- 48k Original Miles
- Pushbutton Transmission
- 318ci V8 (225-250hp)
- Long-Term (30+ Years) 2nd-Owner
- 9-Passenger Seating
- Aftermarket Auxiliary Gauges
Station wagons are the dinosaurs of the automotive world, only barely sustained by the effusive praise showered on them by dyed-in-the wool enthusiasts. The best examples are reminders of a bygone era, before everyone had to stand up at the damn concert and ruin it for the comfortably seated. Any wagon deserves a little respect, the added dose of practicality and often cleaner lines make the weight penalty worth it in almost every scenario. Compared to today’s average wagon, this ‘57 Plymouth is effectively a doubling up of everything. Eight cylinders instead of four, nine passengers instead of four and a half, the number of speeds in the transmission is probably the only case where the trend is reversed!

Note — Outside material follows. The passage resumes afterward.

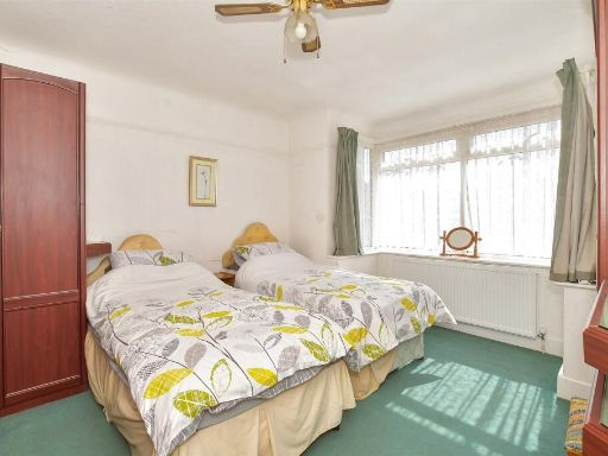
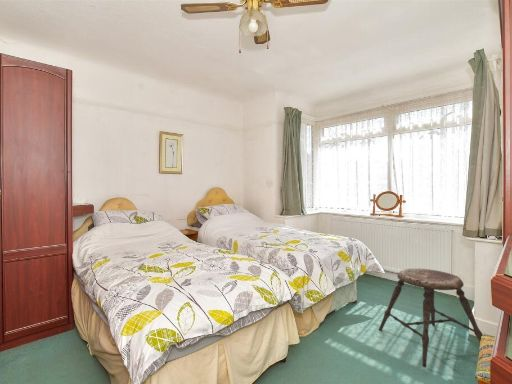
+ stool [378,267,484,368]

In addition to the capacious interior, exterior elements, like the imposing double decker front grill, silver-arrow side trim, and raked rear tail fins accentuate an otherwise simple design. As the Plymouth variant in the Chrysler lineup, it was the working man’s family hauler, devoid of extra pomp and circumstance provided in the upmarket Town & Country. Something Chrysler’s family of wagons shared that set them apart from the competition was the longer 122” wheelbase, compared to the shorter sedan wheelbases used by Chevy and Ford that were cheaper to manufacture. See, they doubled down on the design principles, too!

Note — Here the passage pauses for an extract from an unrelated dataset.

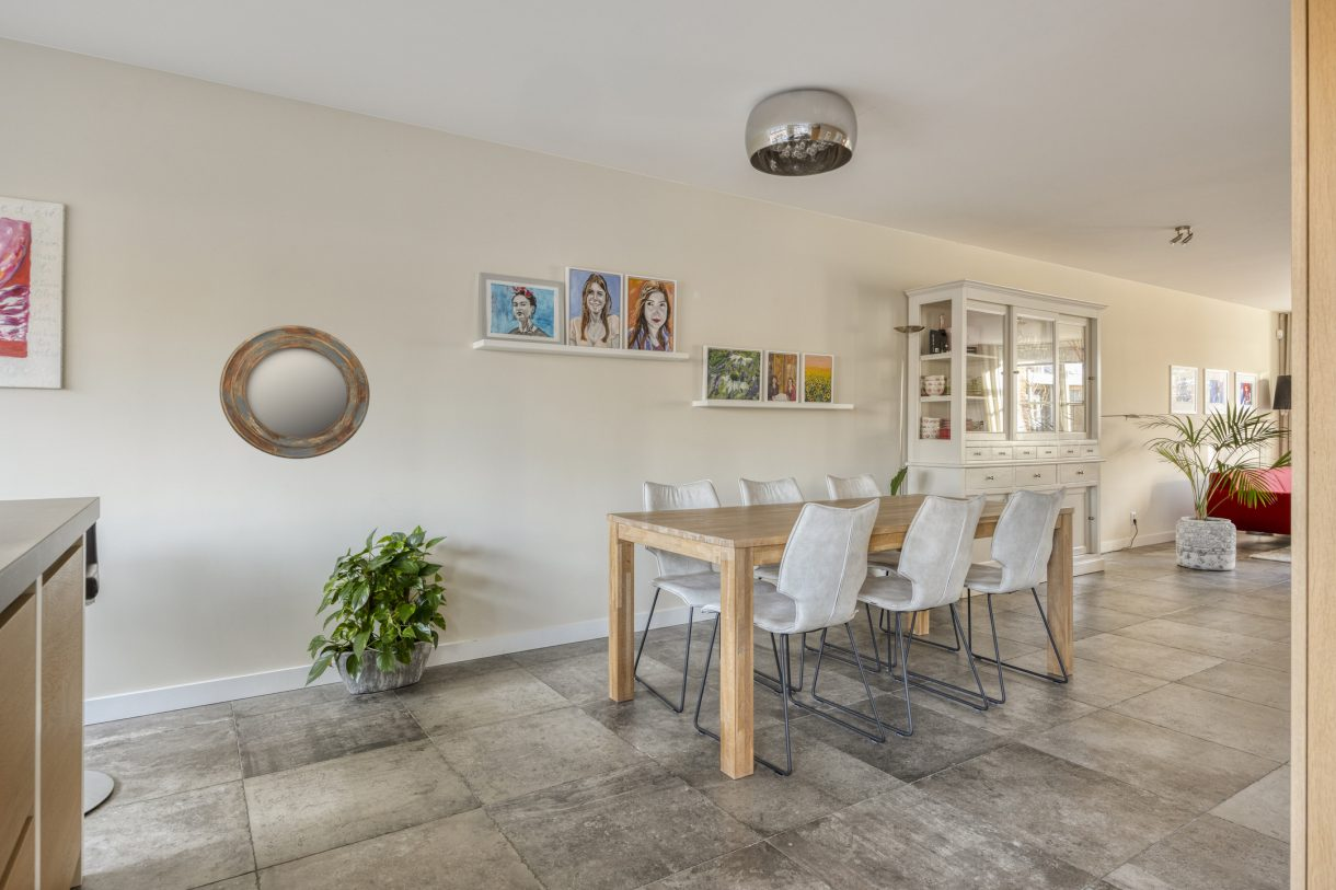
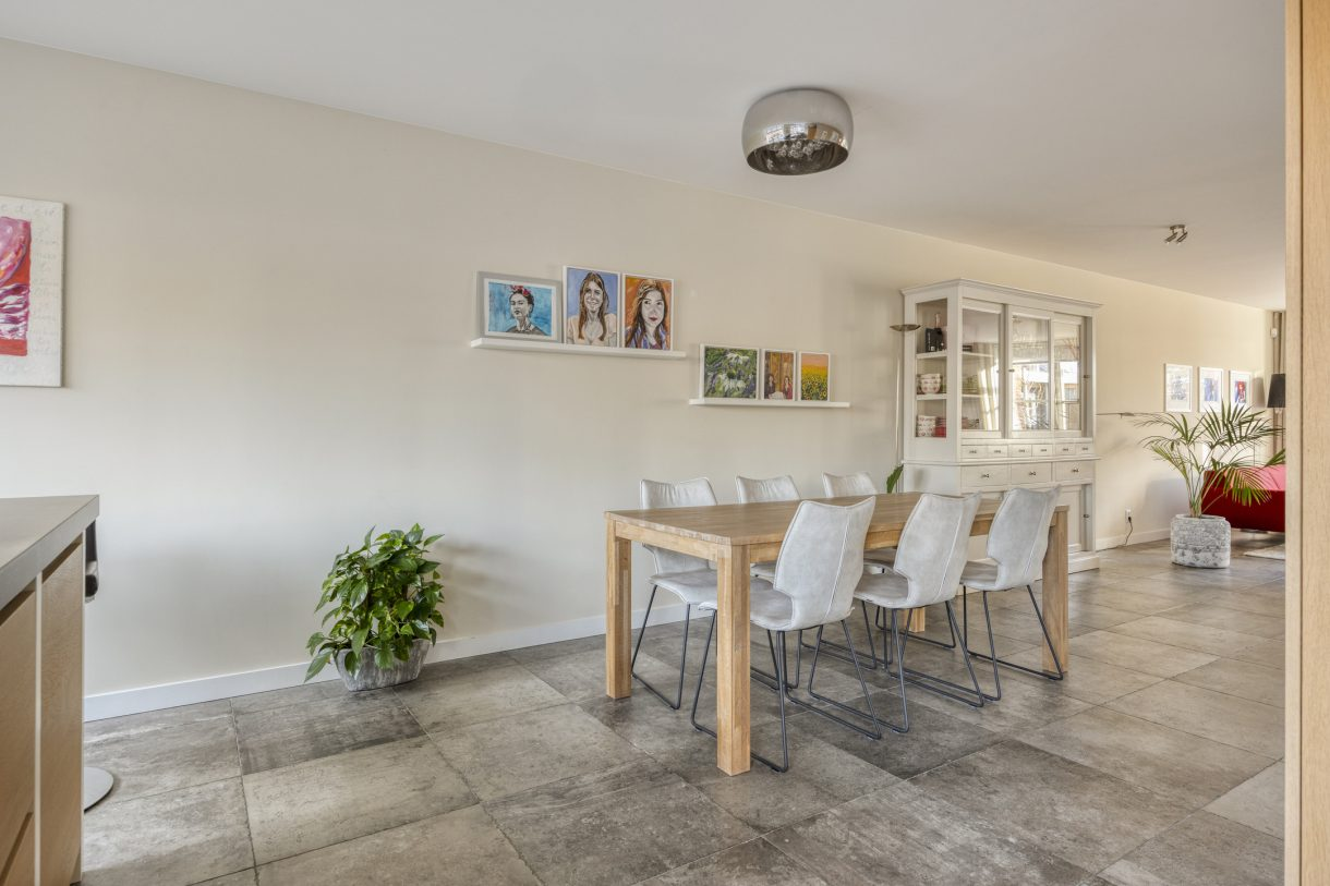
- home mirror [219,324,371,460]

It’s rare to see vintage wagons out in the wild, and this one is sure to put smiles on passersby's faces. The seller has clearly enjoyed all the cruisin’ miles they’ve put on this big ol’ gal – they don’t seem to accumulate so fast when you are goin’ so sloooooooooow. We can’t imagine it without white wall tires, so it’s nice Hankook knows what’s up on that front. The white and blue two-tone interior helps to break up ALL that blue elsewhere, there’s just so much of it! The front carpets look relatively shabby compared to the rear section that’s looking clean enough to picnic off of, but with the many years and the driver miles, it isn’t much of a surprise. In the end, we have a high level of unmolested originality here, the only visible modification being a triple array of functional auxiliary gauges. Without any photos to go on, we’ll hope the engine bay looks like it was delivered in ‘57, with a healthy dose of dust and surface rust serving as authentic patina. The next owner can truly take the included owner’s manual to heart, “All about your new (to you) Plymouth.”
If we were evaluating this vehicle by the cubic yard like some primo topsoil, it’d surely be a lotta bang for your well-earned buck. The seller states they’re open to trades, preferably Jeeps, and seeing as one of the photos was taken outside the Jeep dealer, maybe they just couldn’t hit the magic number on that trade-in! Hagerty’s price guide reveals an uptick in values from about a year ago, just as folks were considering throwing all their belongings in the getaway vehicle and getting outta dodge...coincidence? Perhaps. Current value of a #2 “excellent” car is $20,800 and a #3 “good” one is $15,300. If this one isn’t good, we don’t know what good is. Considering all the great memories made and the number of potential future ones for the next owner, the asking price is better than fair. Because it is a wagon, it’s well bought – regardless!